I've been trying to find out a bit about the expected loss from Body Fat vs Fat Free Mass. Based on composition around 87% of fat tissue is lipids, that is fat from which the body can derive energy, so that's where the 7800K cal/kg (32.2 Mj/kg) estimate is derived from, Lean tissue provides less energy per kg. In most studies a rule of thumb seems to be around 75% - 25% FM vs FFM loss, although this isn't linear. The linked article develops this from the Forbes equation and shows that as BF percentage decreases the amount of energy derived from FFM increases considerably. The result is that the fatter you are initially the large deficit you'll need to lose weight. Doesn't seem fair does it?
However the body has other mechanisms and for lean individuals the starvation mode seems to kick in quickly, probably something to do with the hormones released into the blood stream as certain tissues are used for energy. The role of Leptin in this mechanism is probably one of the keys, but there are probably other hormones involved.
The important point for me is that the mechanisms are complex so expectation and prediction are complex. The body isn't a simple machine as it seems to adapt it's efficiency depending on the source of fuel, so in this case a calorie isn't a calorie making all the general advice of 500Kcal per day to lose one pound per week a bit too general.
If my estimates are right then I should be around 1.2kg per week at the moment, but then that's also within the range of my daily variation depending on food intake and hydration so measurement protocol matters. Repeated conditions, same time of day, equivalent activity, equivalent eating and drinking patterns. The what do you weigh question should come with a standard deviation attached!

Labels: ,

Monday, January 10, 2011

New Beginings

Just over a year ago I managed to lose 25Kg or so, and for the last year have maintained that, losing a bit and gaining a bit, but generally keeping it under control. This has been a challenge as in the past my weight loss hasn't stuck.

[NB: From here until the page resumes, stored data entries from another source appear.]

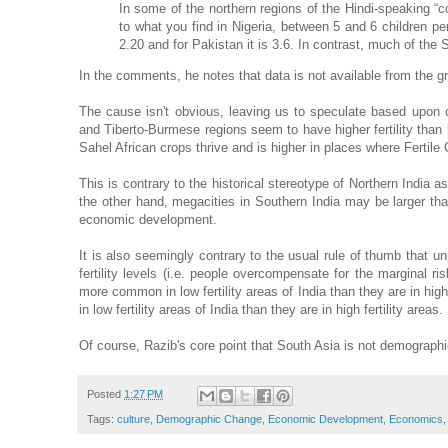
In some of the northern regions of the Hindi-speaking “cow 
to what you find in Nigeria, between 5 and 6 children p
2.20 and for Pakistan it is 3.6. In contrast, much of the
In the comments, he notes that data is not available from the gra
The cause isn't obvious, leaving us to speculate based upon c
and Tiberto-Burmese regions seem to have higher fertility than lin
Sahel African crops thrive and is higher in places where Fertile
This is contrary to the historical stereotype of Northern Indi
the other hand, megacities in Southern India may be larger than
economic development.
It is also seemingly contrary to the usual rule of thumb that un
fertility levels (i.e. people overcompensate for the marginal ri
more common in low fertility areas of India than they are in high 
in low fertility areas of India than they are in high fertility areas.
Of course, Razib's core point that South Asia is not demographi
Posted
1:27 PM
Tags:
culture
,
Demographic Change
,
Economic Development
,
Economics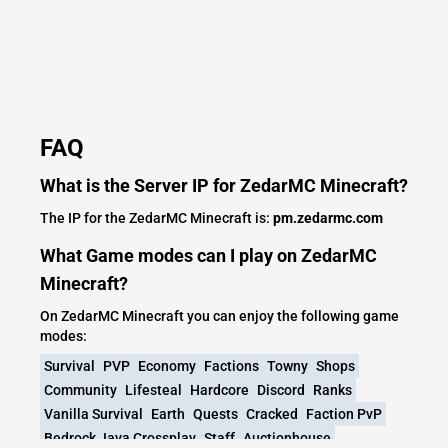
FAQ
What is the Server IP for ZedarMC Minecraft?
The IP for the ZedarMC Minecraft is:
pm.zedarmc.com
What Game modes can I play on ZedarMC
Minecraft?
On ZedarMC Minecraft you can enjoy the following game
modes:
Survival
PVP
Economy
Factions
Towny
Shops
Community
Lifesteal
Hardcore
Discord
Ranks
Vanilla Survival
Earth
Quests
Cracked
Faction PvP
Bedrock Java Crossplay
Staff
Auctionhouse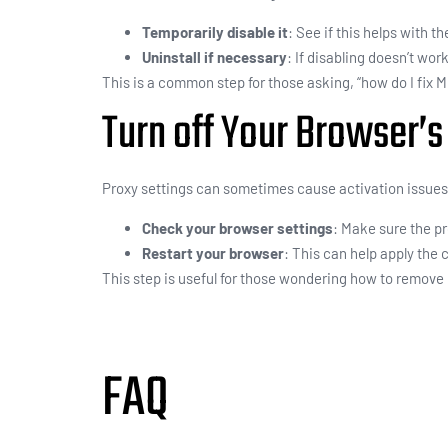
Temporarily disable it
: See if this helps with th
Uninstall if necessary
: If disabling doesn’t work
This is a common step for those asking, “how do I fix 
Turn off Your Browser’s
Proxy settings can sometimes cause activation issues
Check your browser settings
: Make sure the pr
Restart your browser
: This can help apply the
This step is useful for those wondering how to remove 
FAQ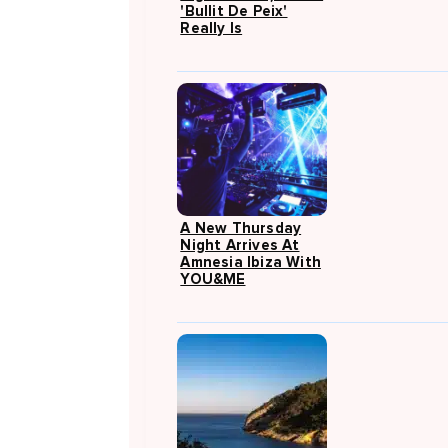
'Bullit De Peix'
Really Is
A New Thursday
Night Arrives At
Amnesia Ibiza With
YOU&ME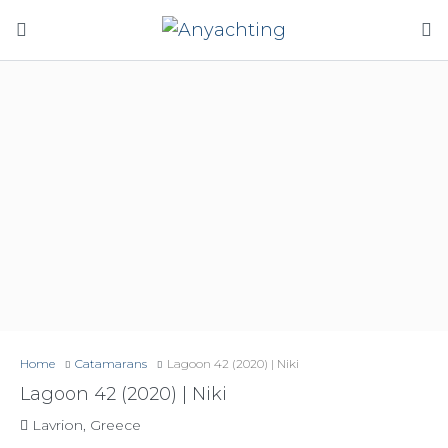
Home
Catamarans
Lagoon 42 (2020) | Niki
Lagoon 42 (2020) | Niki
Lavrion, Greece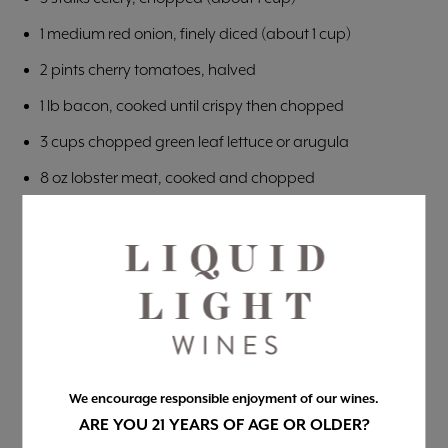
1 medium red onion, finely diced (about 1 cup)
2 pints cherry tomatoes, halved
1 lb bacon, cooked until crispy then chopped
3 cups chopped green leaf lettuce or arugula
8 oz lobster meat, cooked and chopped
CREAMY LEMON HERB DRESSING
1 cup mayonnaise
Juice and zest of 1 lemon
4 garlic cloves, grated
1/4 cup packed chopped fresh herbs (parsley, tarragon,
basil, or a mix!)
We encourage responsible enjoyment of our wines.
ARE YOU 21 YEARS OF AGE OR OLDER?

I’ve now decided to take the next step and tackle the rest. The plan is to get down to Body Fat percentage below 20, and preferably under 15. This should also give me a BMI of less than 25.

I’m using a Omron Body fat monitor (http://www.omron-healthcare.com/en/product/weight_management/HBF-306-E.html) although mine’s an older model with a slightly different algorithm in it I think. These Biometric Impedance devices have problems as they are sensitive to hydration but a bit like weighing yourself it’s about consistency and taking it as a good guide. Roughly right rather than precisely wrong!

The scales are a set of EKS mechanical scales (http://www.eks-int.com/index.php?id=111). These seem to have good repeatability and consistency over measurements.

The prediction is based on using the Katch Mcardle formulae (http://en.wikipedia.org/wiki/Basal_metabolic_rate) and also taking into account the maximum deficit that my body can take before starting to lose Fat Free mass (see Alpert SS. A limit on the energy transfer rate from the human fat store in hypophagia. J Theor Biol. 2005 Mar 7;233(1):1-13.

The exercise is a mix of Cardio, interval training on an elliptical trainer for 60 minutes a session plus weight training. The mix will change over time with quite a lot of CV at the beginning and more weights towards the end.

The purpose of this blog is to track progress and to share some of what I learn.